One couple said they would be ‘ever so grateful’ if I could get their son on his feet.  But they wouldn’t go to family therapy, they had him home weekends, and eventually let him move home. Nothing was worse.  He spent most of the next three years in bed.  He wasn’t ‘sick;’ he did it to escape.

While it was easy to fault the mental health system, patients and their parents seemed out to prove the system bankrupt so the son could move home:   ‘We’ve had him in hospitals, care homes, and all sorts of programs; no one cares nor can help him.’   (No one could help the patient if he didn’t want help, and if they kept making it too easy for him.)

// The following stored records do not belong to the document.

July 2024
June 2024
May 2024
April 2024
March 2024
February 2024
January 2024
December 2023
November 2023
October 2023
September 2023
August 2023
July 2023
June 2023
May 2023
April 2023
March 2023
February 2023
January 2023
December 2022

‘It’s been terrible, but he’s home now.’  (what they had wanted all along).  Then too, once home they got part of the son’s check.

The parents love had smothered their sons over the years, giving and giving, never confronting, nor taking a stand.  Once the sons were seen as ‘sick,’ parents felt they had to give even more.  The sons could make their parents jump through hoops for cigarettes, spending money, long distance calls, attention, favors – whatever.  They weren’t devious, just immature.  A lot of their behavior was testing.  They wanted someone to set limits, but their parents wouldn’t, nor would the mental health system.

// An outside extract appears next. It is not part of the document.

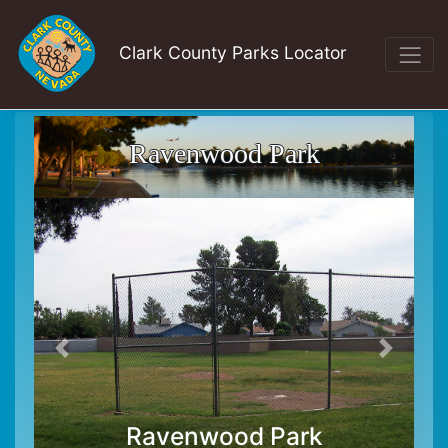
Clark County Parks Locator
Ravenwood Park
Ravenwood Park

The parents ignored the fact their sons wouldn’t take care of their hygiene, clothing, chores, manners, work habits, etc.  If they couldn’t handle these small responsibilities, they couldn’t handle the big ones involved in getting well.  That must be why patients went in and out of hospitals, homes, and programs over the years, costing some parents all their insurance and savings.

When parents found a hospital or doctor they liked, some went overboard describing it or him as ‘so wonderful, caring, warm, dedicated, fantastic.’  They were looking for magic.  One couple talked about their son ‘snapping out of it.’  Nothing was further from the truth; progress is slow and painful.   One mother held hands with her son during therapy.  Another in a documentary brought her son candy and fawned over him,

‘Oh, he’s so wonderful; just look at him.  Oh, I love him so much …’   The son got the candy, turned his back on her, and went to his ward.   He cared less.    Parents and sons were mutually dependent and resentful – sometimes to the point of great anger.  Little wonder there was the conspicuous absence of one parent who had washed his hands of the problem.  Others had too.  Hence the comments of the one parent remaining:

‘He doesn’t have anyone but me.  He has no friends; no one cares.’  (There was no point in caring; the parents had made the son a baby, and the system had reinforced it.)

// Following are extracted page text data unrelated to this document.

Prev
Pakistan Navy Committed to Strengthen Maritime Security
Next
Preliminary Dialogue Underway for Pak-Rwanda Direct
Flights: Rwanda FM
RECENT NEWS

Parents and sons couldn’t be separated with a crowbar.  As one operator of one of these homes put it, ‘If some patients got well, the parents would divorce, as their son’s problems were the only thing keeping them together.’

Much later I joined a parents’ group.  It seemed to hold promise, but their main interest was more and more ‘care, treatment, services, therapy and programs’ (each word meaning the next). When I said their sons weren’t going to get well without learning responsibility, they didn’t want to hear it.  When a former patient said she began to get well only after realizing it was her responsibility as her folks had moved out of the country, they missed the point.  They would talk about  the higher theories, but wouldn’t look at the nuts and bolts.

Parent duties

– Prohibition of adult patients from living with or close to their parents.  – Lengthy outlines on matters which might have contributed to the patient’s condition.  – Parents to do nothing for their son he can do for himself.  – Only one call per week and one day visit per month.   Withdraw from major responsibilities in his life.  – Mandatory family therapy.

Parent rights

– To be dealt with in plain language.   To periodically rate all agencies, programs, and staffs.

– To assure records are completed, used, and transferred on time.  – Some way of assuring that those involved with their son collaborate regularly.  – Access to the family therapy part of the record.  – Access to a descriptions and ratings of all agencies, medications, programs, relevant literature, and staff.